Document passage »
_ _ _

Hard Chambers vs. Soft Chambers

Not all hyperbaric chambers deliver the same treatment. The distinction matters more than most people realize.

Hard-shell chambers are medical-grade, steel-enclosed units found in hospitals and dedicated clinics. They deliver 100% oxygen at pressures above 2.0 ATA and are FDA-approved for treating the conditions listed above. These are what doctors mean when they prescribe HBOT.

Soft-sided chambers are portable, inflatable units that seal with a zipper. They top out at around 1.3 ATA and typically deliver only about 24% oxygen, barely above the 21% in normal room air. At those settings, your blood oxygen reaches roughly 230 mmHg. That’s a modest bump from the normal 157 mmHg, but nowhere close to the 1,824 mmHg a hard chamber achieves at 2.4 ATA. Soft chambers are not FDA-approved as medical devices for hyperbaric therapy, with one narrow exception: helping climbers and divers with altitude sickness during transport to a real medical facility.

If you’re considering purchasing or renting a soft chamber for home use, understand that it delivers a fundamentally different treatment than what clinical research has studied. Most of the proven benefits of HBOT come from pressures and oxygen concentrations that soft chambers simply cannot reach.

What a Session Feels Like

A typical HBOT session lasts 90 minutes to two hours. In a monoplace chamber (designed for one person), you lie down inside a clear acrylic tube while the pressure gradually increases. In a multiplace chamber, several people sit together in a room-sized space, breathing oxygen through masks or hoods.

As the chamber pressurizes, you’ll feel fullness in your ears, similar to the sensation during airplane descent. You equalize the pressure the same way: swallowing, yawning, or gently blowing with your nose pinched. Treatment courses vary by condition. Wound healing protocols often involve 20 to 40 sessions, sometimes more, with daily treatments five days a week. Emergency conditions like carbon monoxide poisoning may require only a few sessions.

_ _ _

Recorded information »
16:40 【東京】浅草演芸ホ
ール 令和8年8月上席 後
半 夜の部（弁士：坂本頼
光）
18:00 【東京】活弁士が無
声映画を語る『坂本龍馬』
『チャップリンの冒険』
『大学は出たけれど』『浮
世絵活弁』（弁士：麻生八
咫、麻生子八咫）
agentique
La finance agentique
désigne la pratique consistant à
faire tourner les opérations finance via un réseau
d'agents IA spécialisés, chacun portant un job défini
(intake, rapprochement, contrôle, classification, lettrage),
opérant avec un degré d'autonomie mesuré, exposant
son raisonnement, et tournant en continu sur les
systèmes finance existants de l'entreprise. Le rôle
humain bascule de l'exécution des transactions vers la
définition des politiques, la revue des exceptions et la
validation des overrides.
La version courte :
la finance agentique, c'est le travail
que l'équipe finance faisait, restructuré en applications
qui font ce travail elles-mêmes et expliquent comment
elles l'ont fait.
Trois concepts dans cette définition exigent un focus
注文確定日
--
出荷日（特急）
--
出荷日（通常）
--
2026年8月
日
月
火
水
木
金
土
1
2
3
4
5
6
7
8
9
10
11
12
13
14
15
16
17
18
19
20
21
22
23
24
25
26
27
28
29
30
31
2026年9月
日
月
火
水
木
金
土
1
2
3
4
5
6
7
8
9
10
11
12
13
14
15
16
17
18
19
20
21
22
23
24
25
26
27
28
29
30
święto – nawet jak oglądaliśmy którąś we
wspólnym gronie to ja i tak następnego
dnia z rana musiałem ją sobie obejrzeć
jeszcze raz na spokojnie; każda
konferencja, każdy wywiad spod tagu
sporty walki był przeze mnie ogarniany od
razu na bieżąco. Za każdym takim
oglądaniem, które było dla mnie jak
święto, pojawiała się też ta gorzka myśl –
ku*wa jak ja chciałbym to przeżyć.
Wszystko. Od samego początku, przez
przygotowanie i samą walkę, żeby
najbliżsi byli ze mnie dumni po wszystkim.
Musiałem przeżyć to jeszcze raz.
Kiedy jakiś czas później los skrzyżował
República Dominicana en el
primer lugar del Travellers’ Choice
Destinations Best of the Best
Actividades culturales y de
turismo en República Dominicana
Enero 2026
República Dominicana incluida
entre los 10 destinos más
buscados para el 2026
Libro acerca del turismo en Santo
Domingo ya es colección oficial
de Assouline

_ _ _

Work instruction A » In the hyperbaric chamber passage, about what percentage of oxygen do soft-sided chambers typically deliver?
Work instruction B » From the hyperbaric chamber passage, write out the part that opens with the words containing "What a Session" and closes with "a few sessions.".

Exercise result A » About 24% oxygen.

Exercise result B »
What a Session Feels Like

A typical HBOT session lasts 90 minutes to two hours. In a monoplace chamber (designed for one person), you lie down inside a clear acrylic tube while the pressure gradually increases. In a multiplace chamber, several people sit together in a room-sized space, breathing oxygen through masks or hoods.

As the chamber pressurizes, you’ll feel fullness in your ears, similar to the sensation during airplane descent. You equalize the pressure the same way: swallowing, yawning, or gently blowing with your nose pinched. Treatment courses vary by condition. Wound healing protocols often involve 20 to 40 sessions, sometimes more, with daily treatments five days a week. Emergency conditions like carbon monoxide poisoning may require only a few sessions.